[Activity 1]:
In the post on the episodic nature of "Inanimate Alice," how old is Alice at the start of the four episodes?
[Activity 2]:
Name everyone other than Alice who is mentioned in the post on the episodic nature of "Inanimate Alice."
[Activity 3]:
Extend the post on the episodic nature of "Inanimate Alice" with a few more paragraphs, picking up right after its last sentence.

[Extract]:

+===+

Episodic nature of “Inanimate Alice”

At the end of class last week, Professor Bianco mentioned how the episodic nature of  “Inanimate Alice” structures Alice’s aging process. But beyond physical aging — over the course of four episodes she grows from being an 8-year-old child to a young woman — the episodic structure of “Inanimate Alice” parallels the dual maturing of the main character and the animators, Kate Pullinger and Chris Joseph. In each episode, the maturing of Alice and her creators is present in a consistent, evolving manner.

+===+

[Supplied entries]:
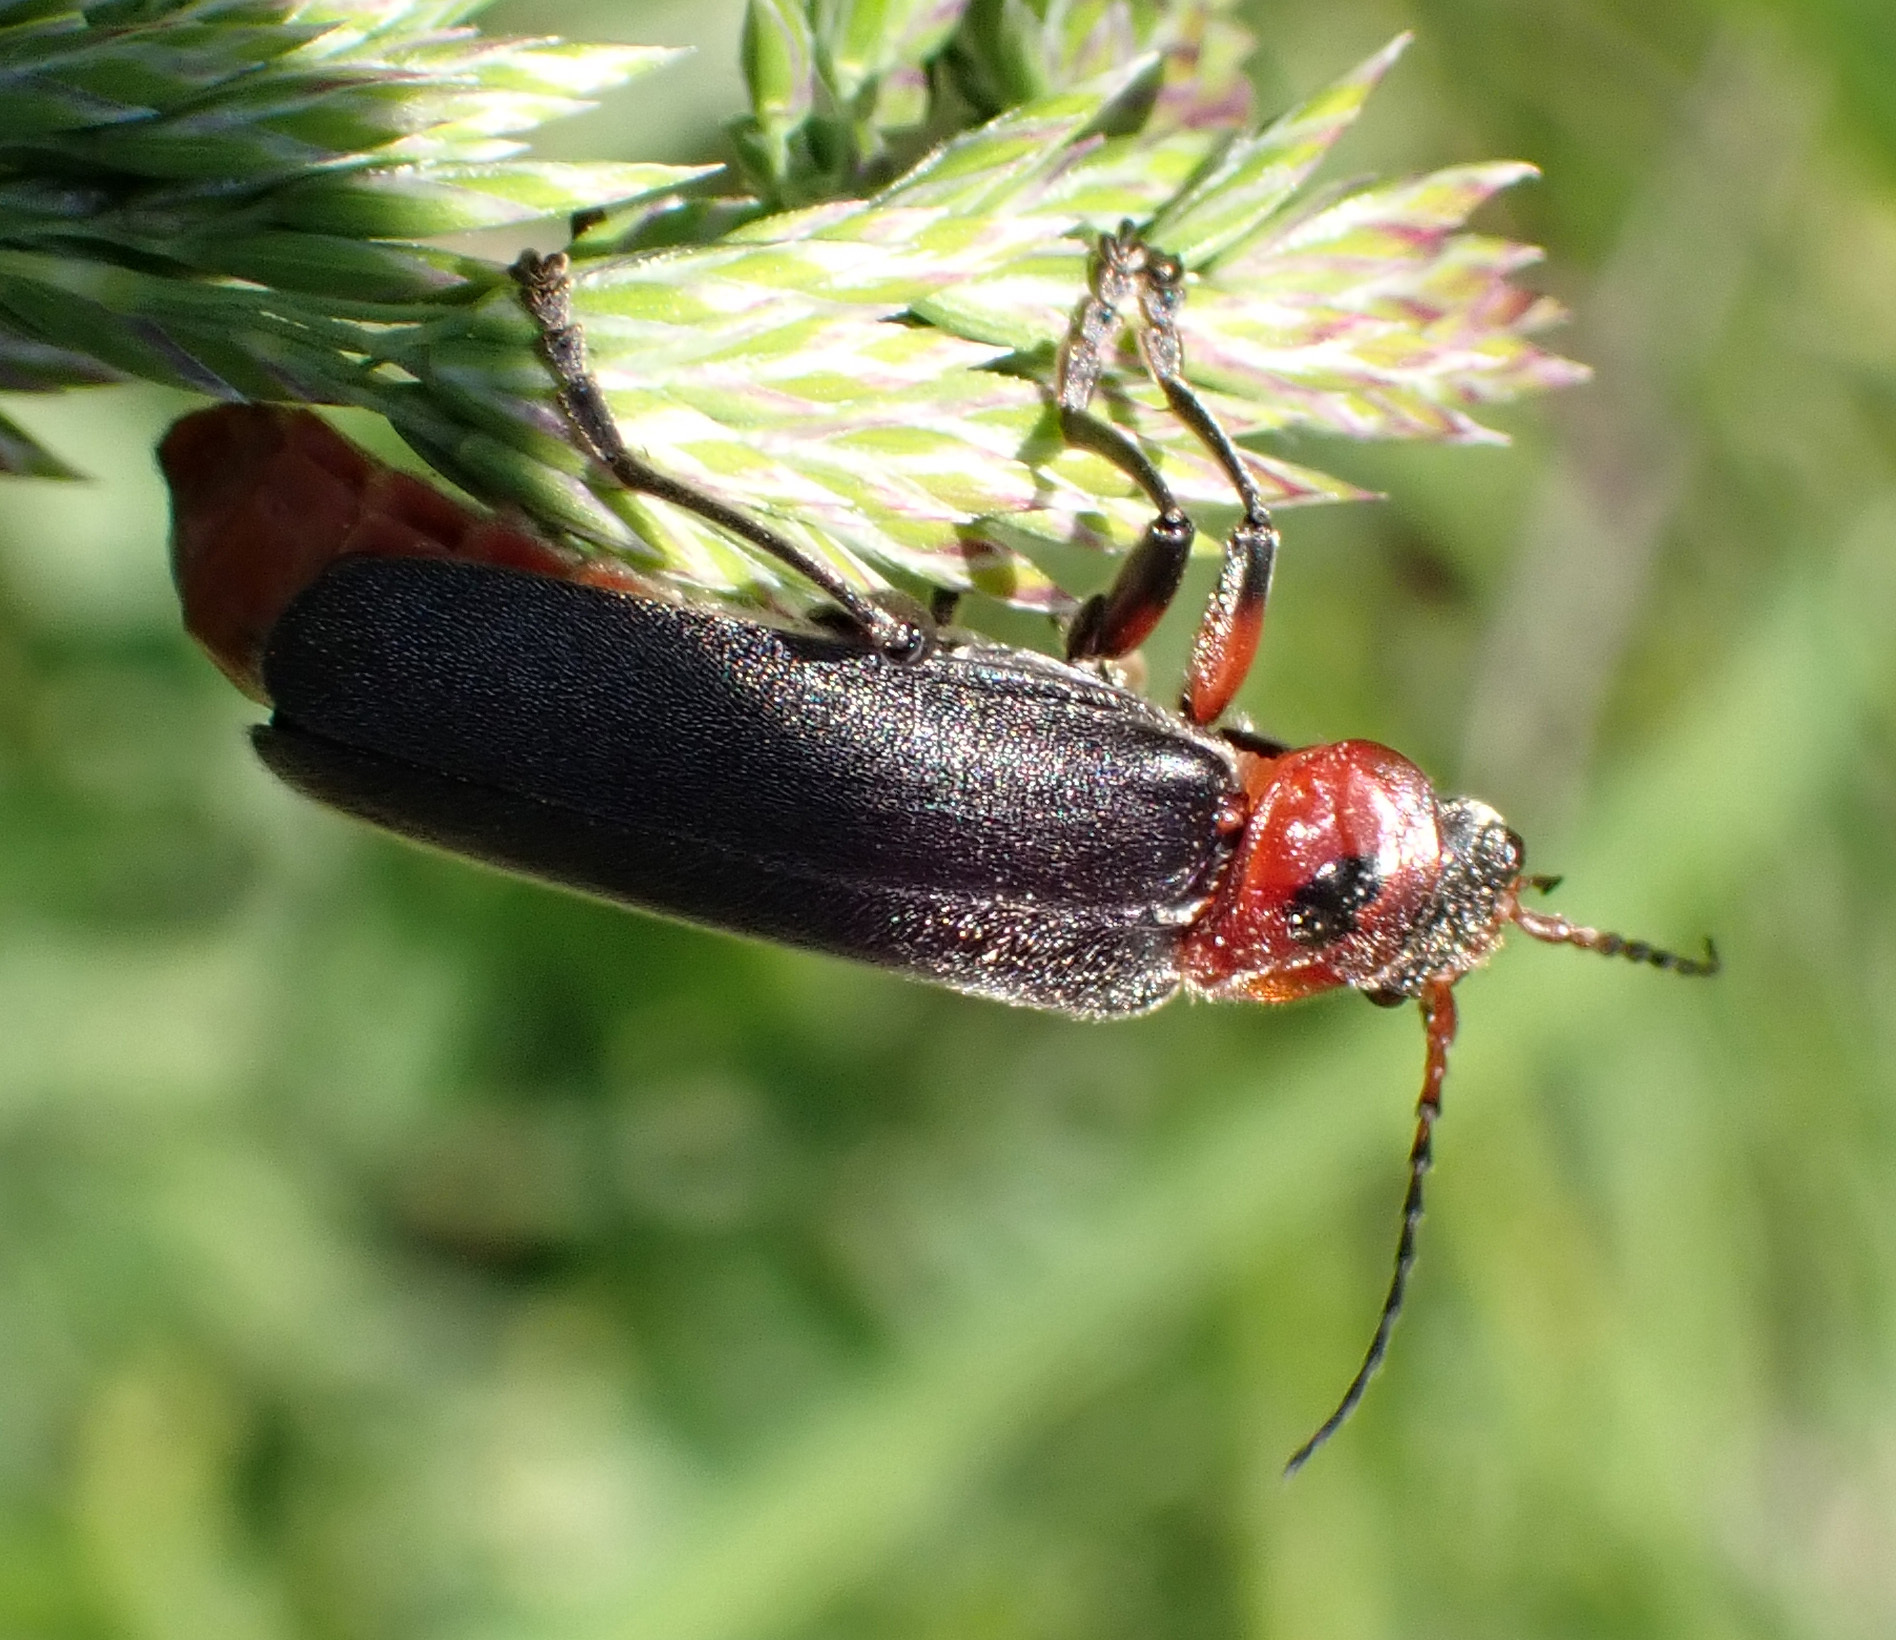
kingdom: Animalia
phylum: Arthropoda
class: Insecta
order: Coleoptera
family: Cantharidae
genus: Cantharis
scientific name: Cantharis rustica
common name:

+===+

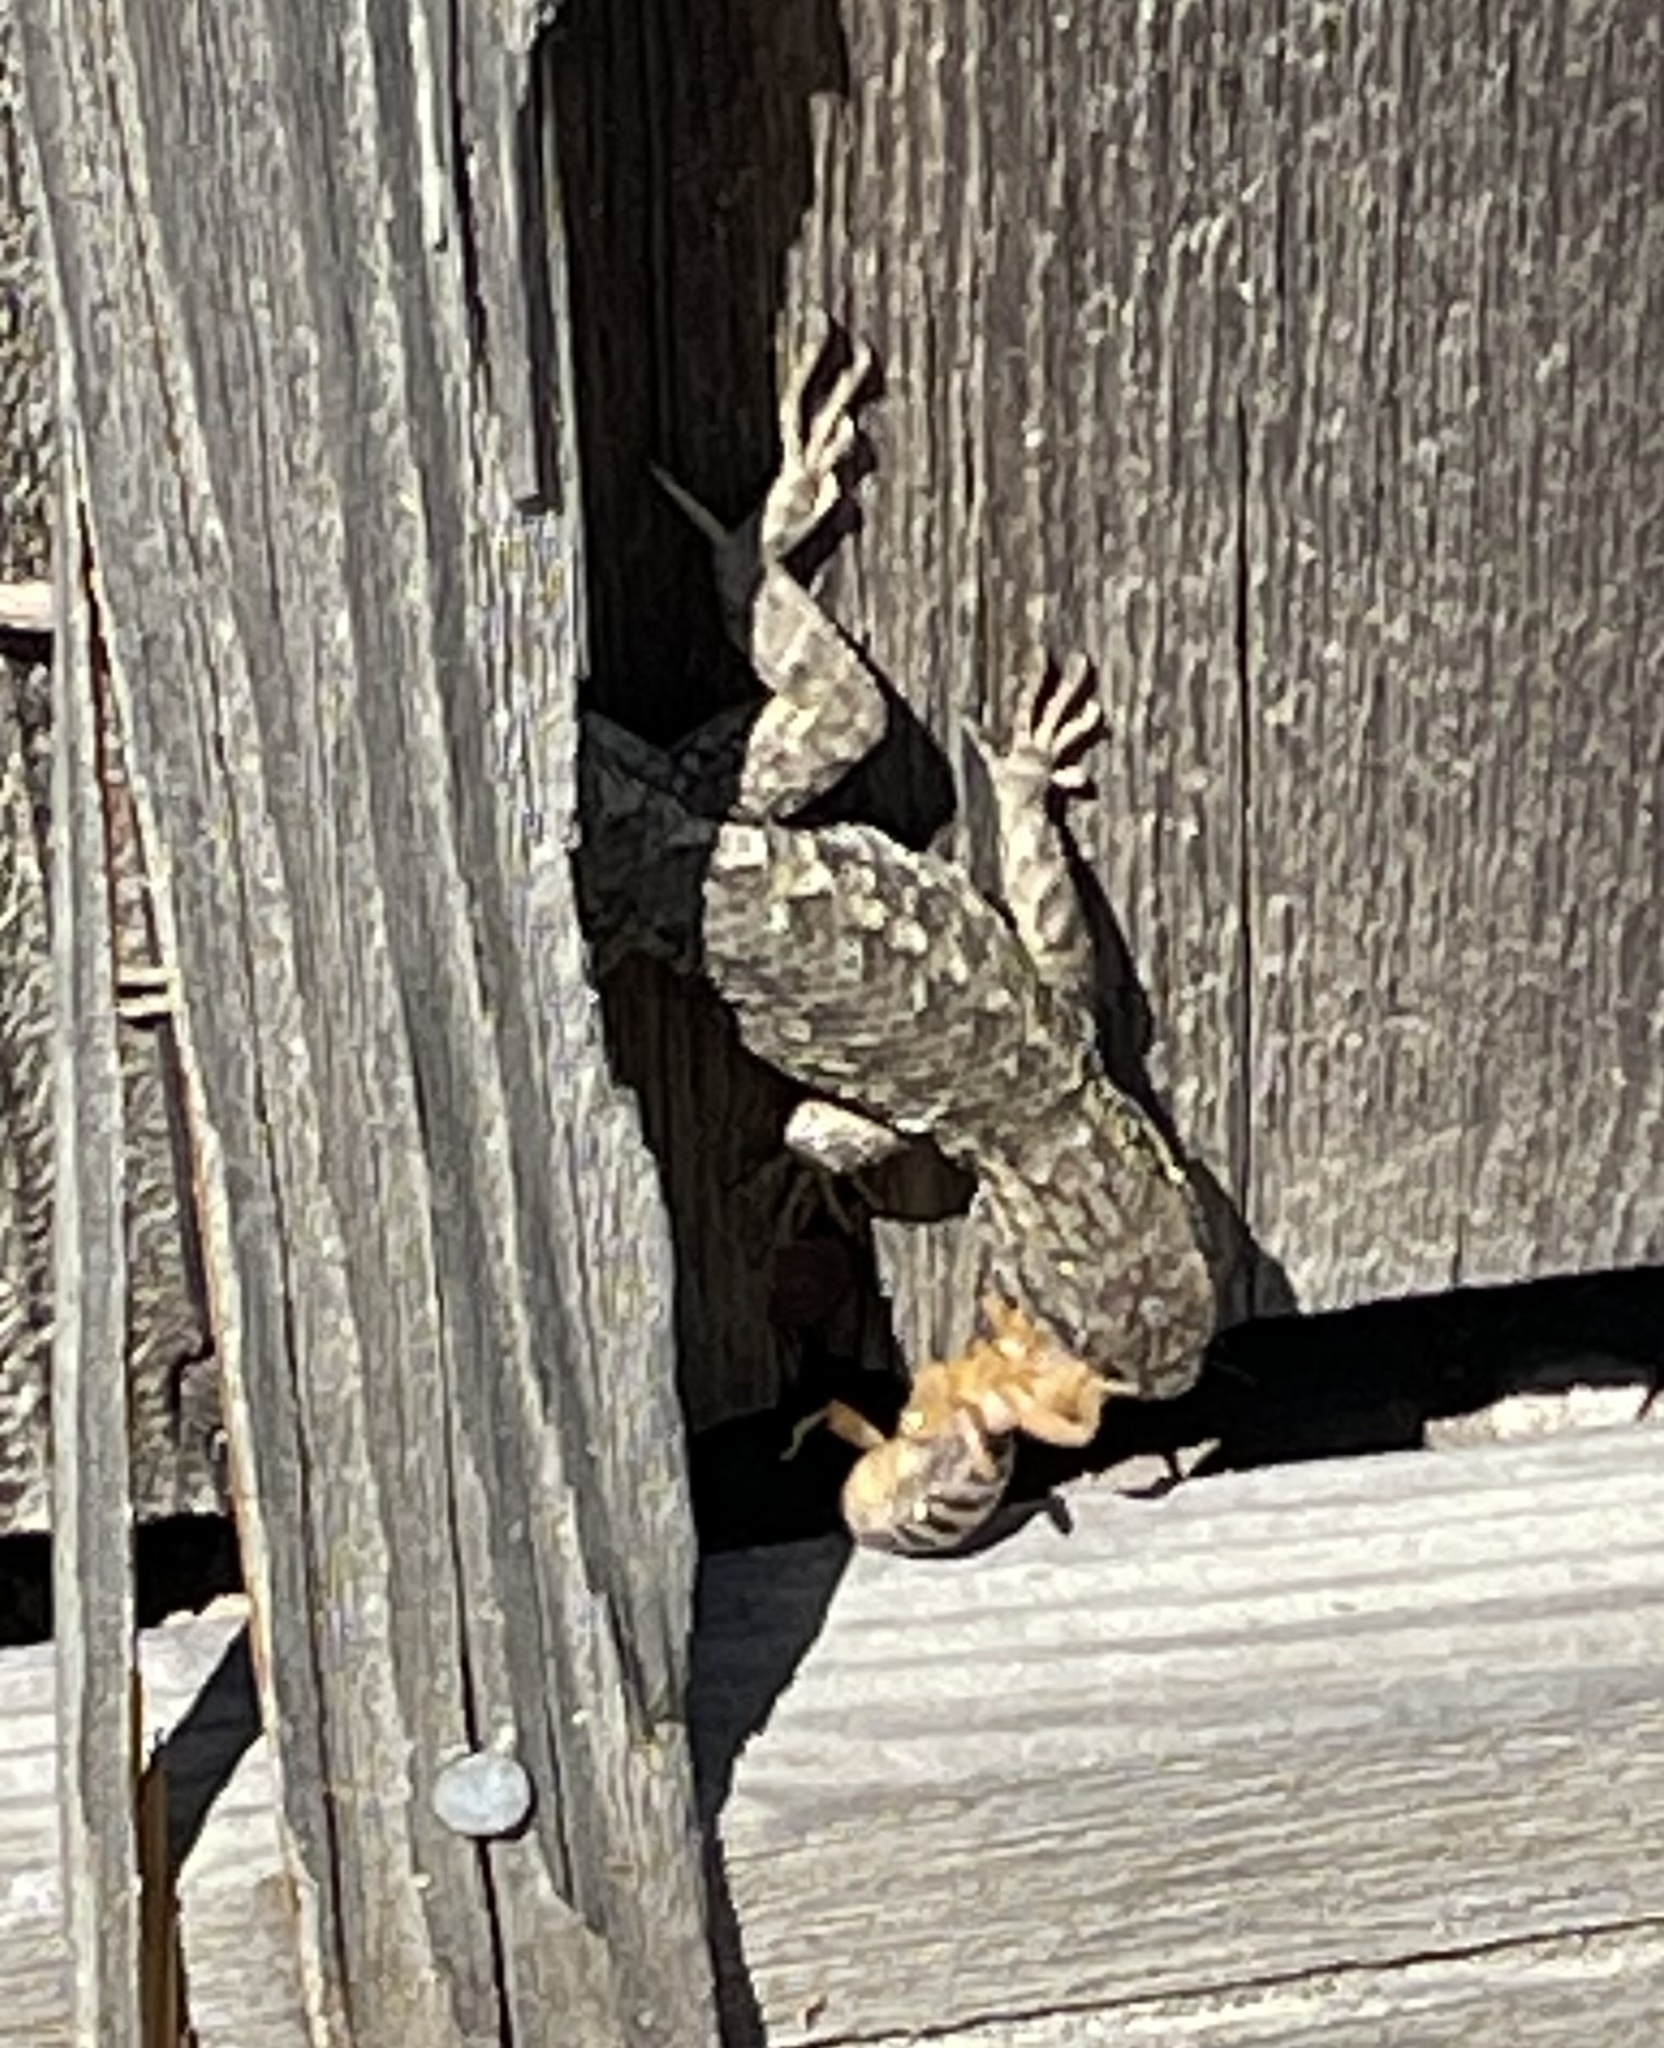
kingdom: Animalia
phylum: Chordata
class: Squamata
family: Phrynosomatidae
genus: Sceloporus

+===+

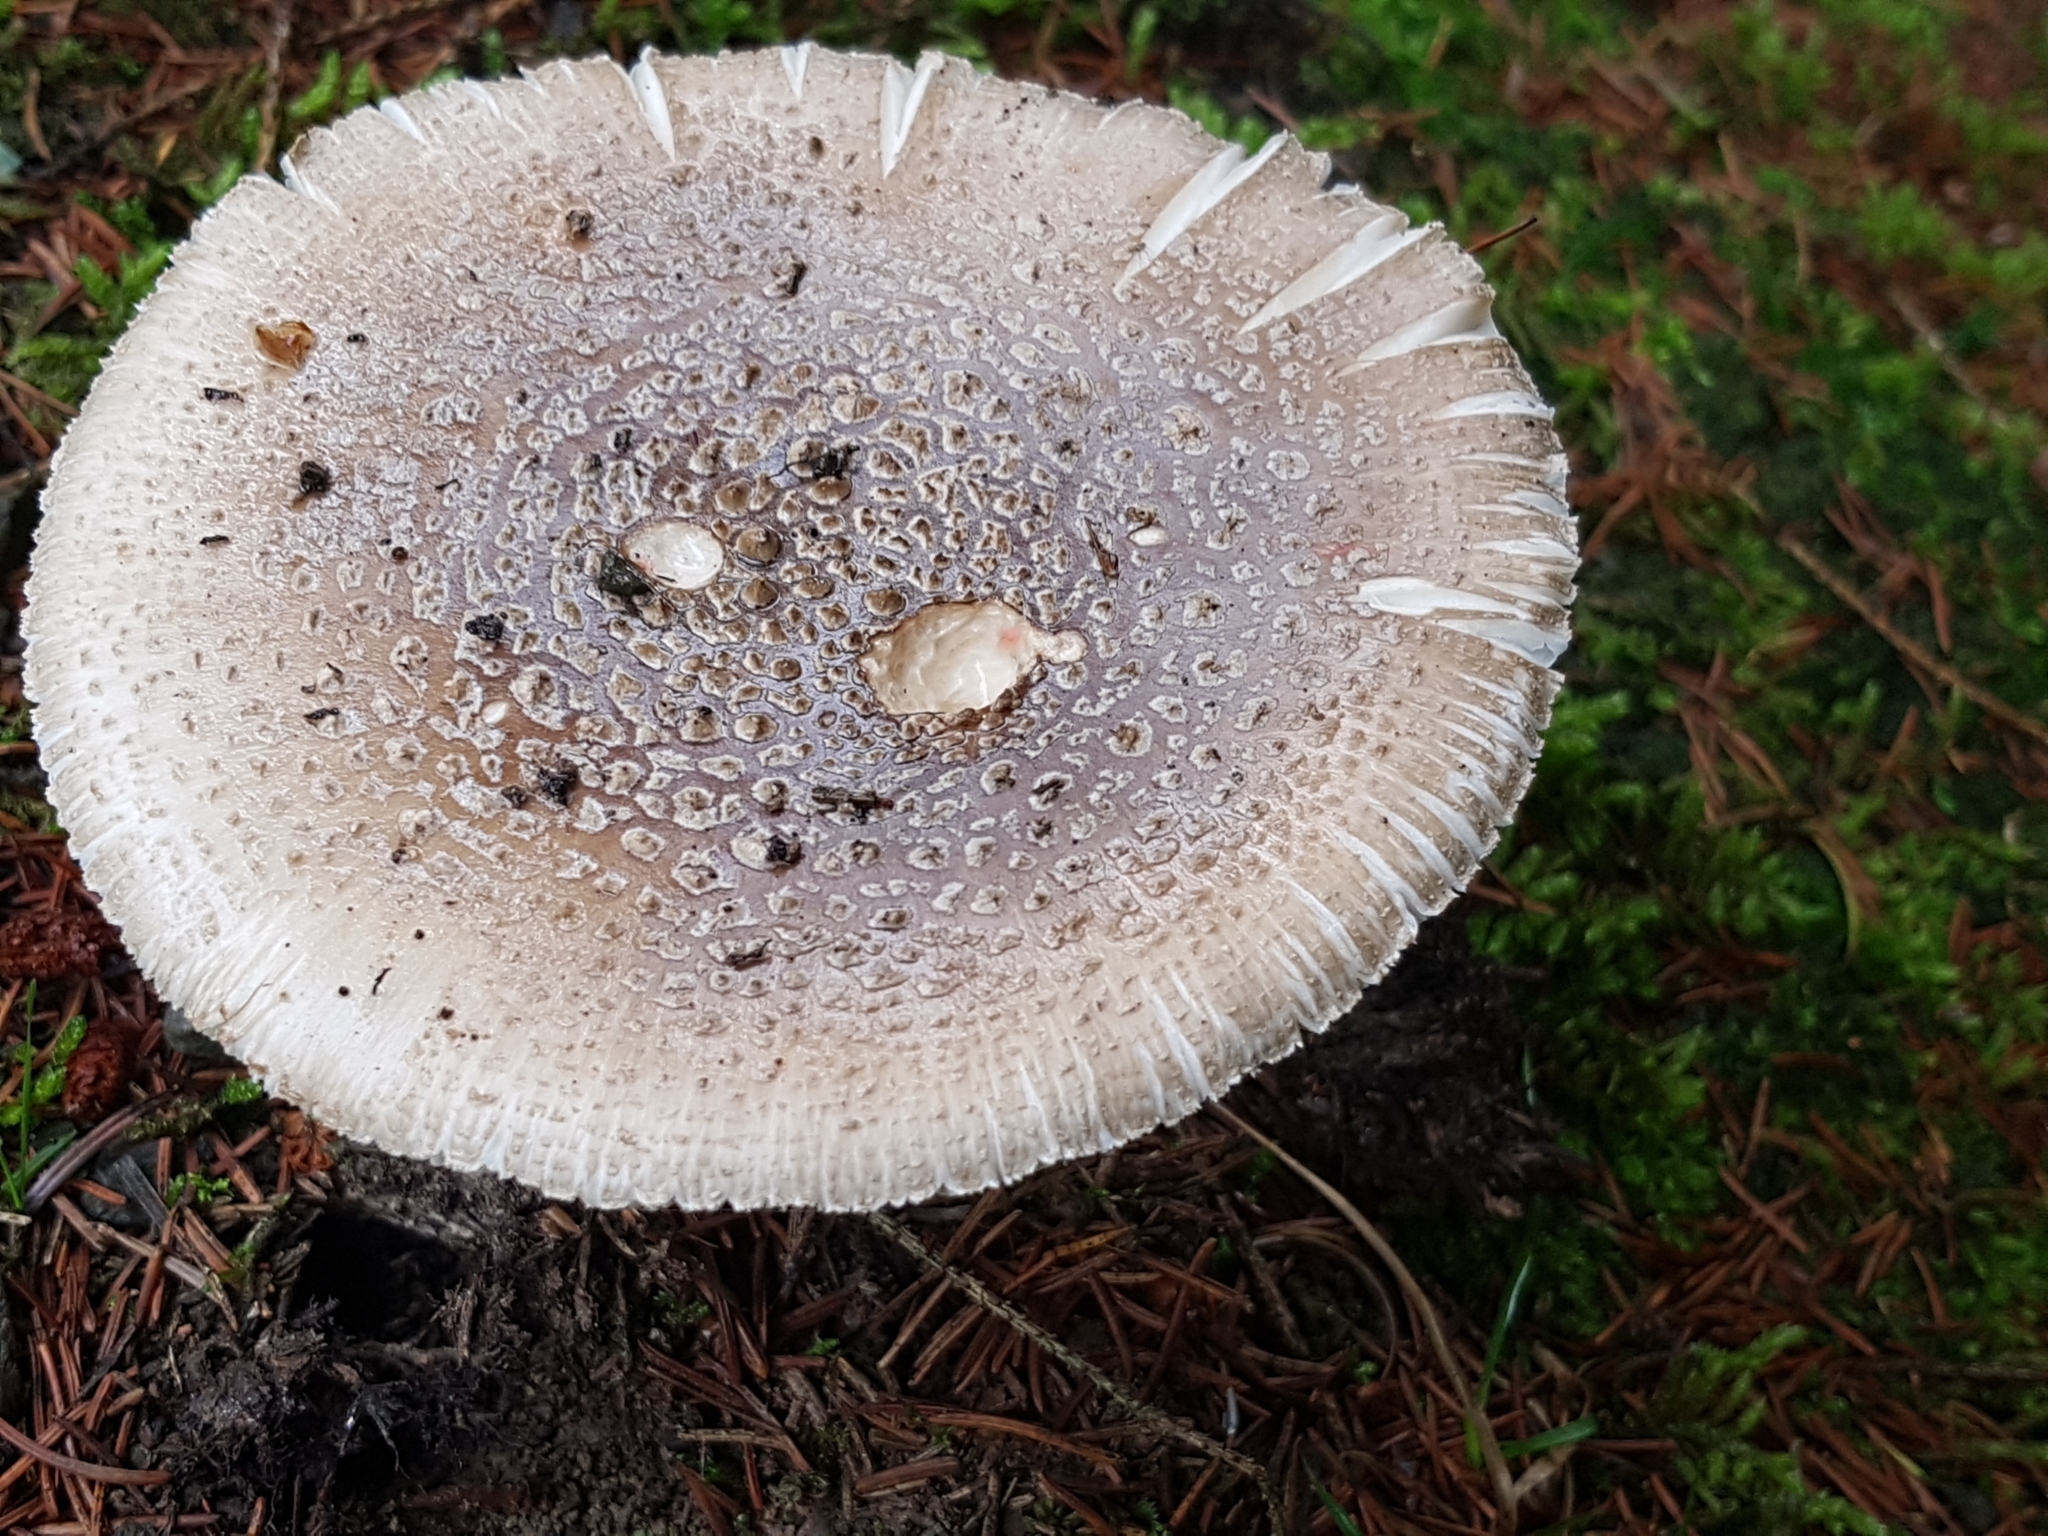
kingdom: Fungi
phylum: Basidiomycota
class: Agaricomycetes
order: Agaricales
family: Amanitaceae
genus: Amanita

+===+

[Task answer 1]:
She is 8 years old.

[Task answer 2]:
Professor Bianco, Kate Pullinger, and Chris Joseph

[Task answer 3]:
In regard to Alice:

  • She goes from “losing” her parents/feeling abandoned to actively seeking independence
  • Brad, though still ever present, takes on a more passive role when she encounters danger later in life
  • Boys peak her interest by the third episode
  • She seeks relationships with people outside her direct family

In regard to the creators…

  • Most obviously, the first episode is only five minutes long while the fourth is closer to 30 minutes
  • Alice’s player becomes more technologically advanced
  • Player participation is an option in the third and fourth episodes
  • Music transforms from background static to structured soundtrack that complements the conflict and resolution plot of each episode

While experiencing “Inanimate Alice,” is was easy to see the parallels between the episodic nature of this type of multimedia and the kind with which we are most familiar: television. In each episode, Alice baits her viewers with a conflict — I’ve lost my dad, I’ve lost my parents, I’m hiding in a closet for safety, I could possibly die at the top of these stairs. The story then back tracks to explain how Alice has landed herself in each of the situations. Many television shows employ the use of flashbacks to move a story forward or further flesh them out. In dramatic shows like “House” or comedies like “How I Met Your Mother,” flashbacks are often integral to the story line.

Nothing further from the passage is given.